Fig. 2: Set-up for microvascular perfusion monitoring: Oxygen sensor foil placed on the mouse kidney; the VisiSens™ detector unit was fixed in a stand above the sensor foil for oxygen image recording (A). VisiSens™ detector unit fixed next to the operating microscope (B).

Materials & Methods
Male C57BL/6 mice (Charles River) with an approximate weight of 20 g were used at 4 to 5 weeks of age. They were maintained on tap water and a regular rodent chow ad
libitum. For clipping, U-shaped stainless steel clips were used (3 x 2 x 1 mm size with a 2-mm-long cleft). The width of the clip opening was 0.127 mm. Mice were anesthetized with sodium pentobarbital (50 mg/kg) which was maintained by isoflurane inhalation. The kidney was exposed through a small flank incision, externalized. For clipping, the renal artery of the left kidney was individualized over a short segment by blunt dissection, and a clip was placed close to the aorta. The kidney was then gently pushed back into the abdominal cavity, and was covered with the oxygen sensor foil (SF-RPSu4). Sham-operated animals were used as control. To have proper fixed position, we made a holder for the VisiSens™ detector unit DU01, which was applied first on the operation table (see Fig. 2 A) but later we fixed it right next to the operating microscope (see Fig. 2 B). With this set-up we were able to take oxygen images of the microvasculation of the kidney before and after clipping of the renal artery.
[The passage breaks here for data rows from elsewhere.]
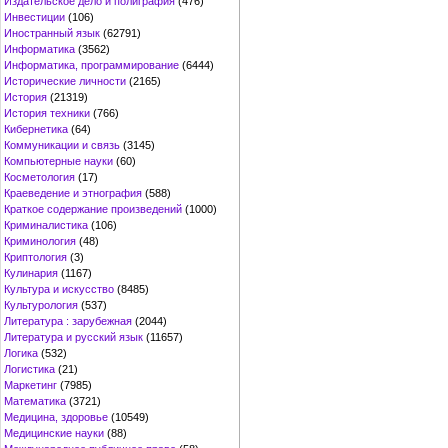
Издательское дело и полиграфия
(476)
Инвестиции
(106)
Иностранный язык
(62791)
Информатика
(3562)
Информатика, программирование
(6444)
Исторические личности
(2165)
История
(21319)
История техники
(766)
Кибернетика
(64)
Коммуникации и связь
(3145)
Компьютерные науки
(60)
Косметология
(17)
Краеведение и этнография
(588)
Краткое содержание произведений
(1000)
Криминалистика
(106)
Криминология
(48)
Криптология
(3)
Кулинария
(1167)
Культура и искусство
(8485)
Культурология
(537)
Литература : зарубежная
(2044)
Литература и русский язык
(11657)
Логика
(532)
Логистика
(21)
Маркетинг
(7985)
Математика
(3721)
Медицина, здоровье
(10549)
Медицинские науки
(88)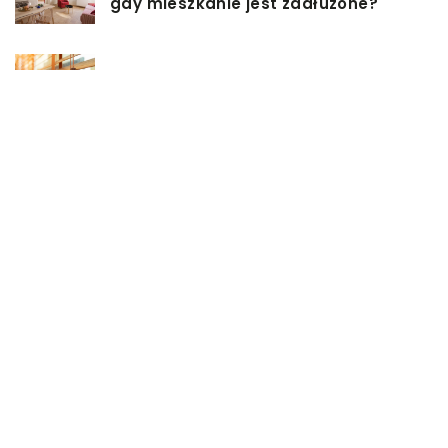
gdy mieszkanie jest zadłużone?
Rolety hotelowe – jakie są ich typy?
Jakie są niektóre z najlepszych
aktywności, aby cieszyć się
wakacjami?
Zasuwy nożowe – jakie mają
zalety?
Co może się zepsuć w urządzeniach
chłodniczych?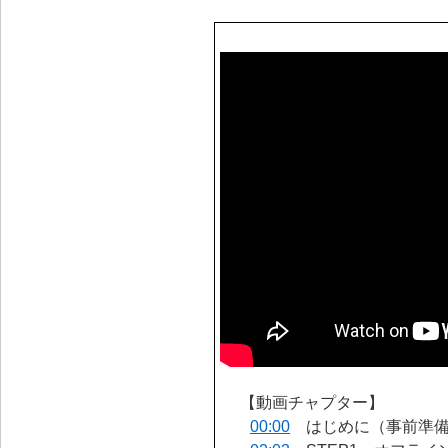
【動画チャプター】
00:00
はじめに（事前準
Fig. 3: Oxygen image taken before renal artery ligation. The image shows high oxygen levels in the properly perfused kidney tissue (indicated by yellow color).
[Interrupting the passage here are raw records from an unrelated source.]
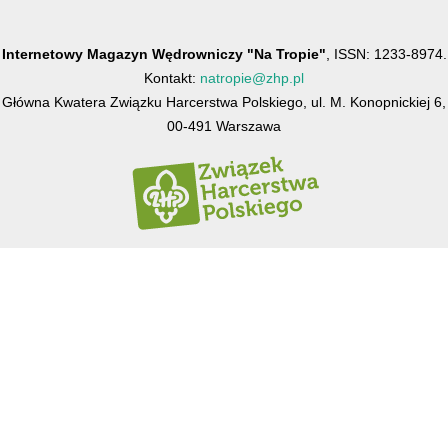
Internetowy Magazyn Wędrowniczy "Na Tropie"
, ISSN: 1233-8974.
Kontakt:
natropie@zhp.pl
Główna Kwatera Związku Harcerstwa Polskiego, ul. M. Konopnickiej 6,
00-491 Warszawa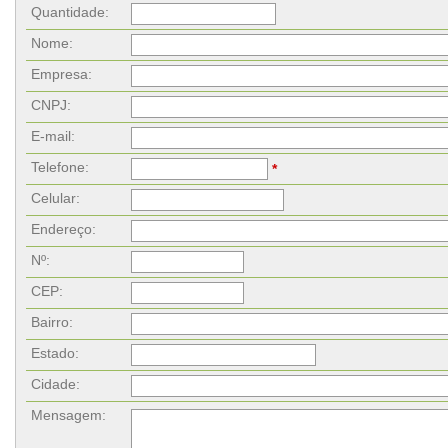
Quantidade:
Nome:
Empresa:
CNPJ:
E-mail:
Telefone:
*
Celular:
Endereço:
Nº:
CEP:
Bairro:
Estado:
Cidade:
Mensagem: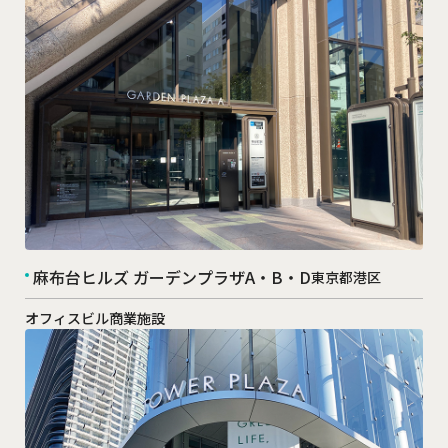
麻布台ヒルズ ガーデンプラザA・B・D
東京都港区
オフィスビル
商業施設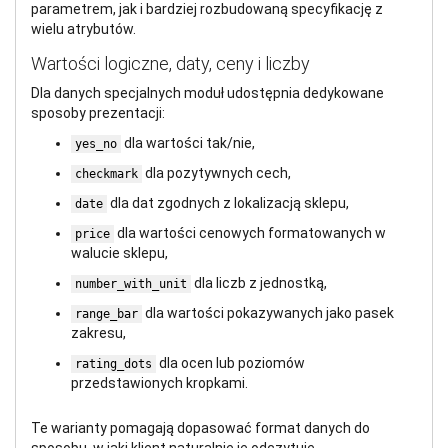
parametrem, jak i bardziej rozbudowaną specyfikację z
wielu atrybutów.
Wartości logiczne, daty, ceny i liczby
Dla danych specjalnych moduł udostępnia dedykowane
sposoby prezentacji:
dla wartości tak/nie,
yes_no
dla pozytywnych cech,
checkmark
dla dat zgodnych z lokalizacją sklepu,
date
dla wartości cenowych formatowanych w
price
walucie sklepu,
dla liczb z jednostką,
number_with_unit
dla wartości pokazywanych jako pasek
range_bar
zakresu,
dla ocen lub poziomów
rating_dots
przedstawionych kropkami.
Te warianty pomagają dopasować format danych do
Oxygen Imaging of Mouse Kidneys
With the VisiSens™ system we were able to take oxygen images of the treated mouse kidneys. The recorded picture in Fig. 3 shows microvascular perfusion before the clipping and renal artery constriction. After placment of the occluder on the artery a clear decrease in perfusion, showing up in lower oxygen concentrations in the kidney tissue, could be detected (Fig. 4). Monitoring microvascular perfusion in the clipped kidneys was important to check if the blood flow was not completely occluded. Fig. 5 shows the oxygen image of a totally occluded kidney. There the kidney tissue showed extremely low oxygen concentrations indicating that it was not perfused properly anymore. This animal had to be excluded from the experiment. Four weeks after clipping, two-kidney, one clip hypertensive mice exhibited blood pressure approximately 20 mmHg higher than their sham-operated controls.

Fig. 4: Oxygen image of mouse kidney after placement of the occluder; slightly reduced oxygen levels in the tissue could be observed.
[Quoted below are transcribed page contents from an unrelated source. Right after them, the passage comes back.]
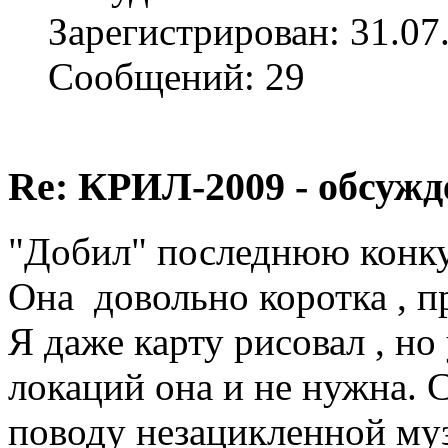
Зарегистрирован: 31.07
Сообщений: 29
Re: КРИЛ-2009 - обсужд
"Добил" последнюю конкур
Она довольно коротка , п
Я даже карту рисовал , н
локаций она и не нужна. 
поводу незацикленной музы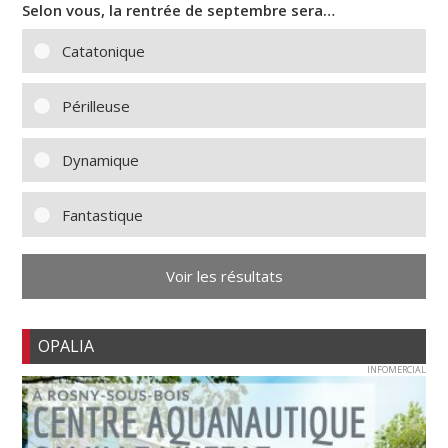
Selon vous, la rentrée de septembre sera…
Catatonique
Périlleuse
Dynamique
Fantastique
Voir les résultats
OPALIA
INFOMERCIAL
Fig. 5: Total occlusion of the mouse kidney; the tissue is not supplied with oxygen anymore, clearly showing in the oxygen image.

Conclusion
We found VisiSens™ to be applicablein vivofor analyzing the microcirculation in solid organs (kidney, liver, skin), however there are some limitations when using the sensor foil on irregularly shaped surfaces. The VisiSens™ AnalytiCal software is scientifically very impressive and user-friendly. The oxygen imaging system proved to be a very useful tool checking microcirculation and oxygen supply, and with it the condition of the organs of interest so decisions about continuing the experiment with the respective animal could be made.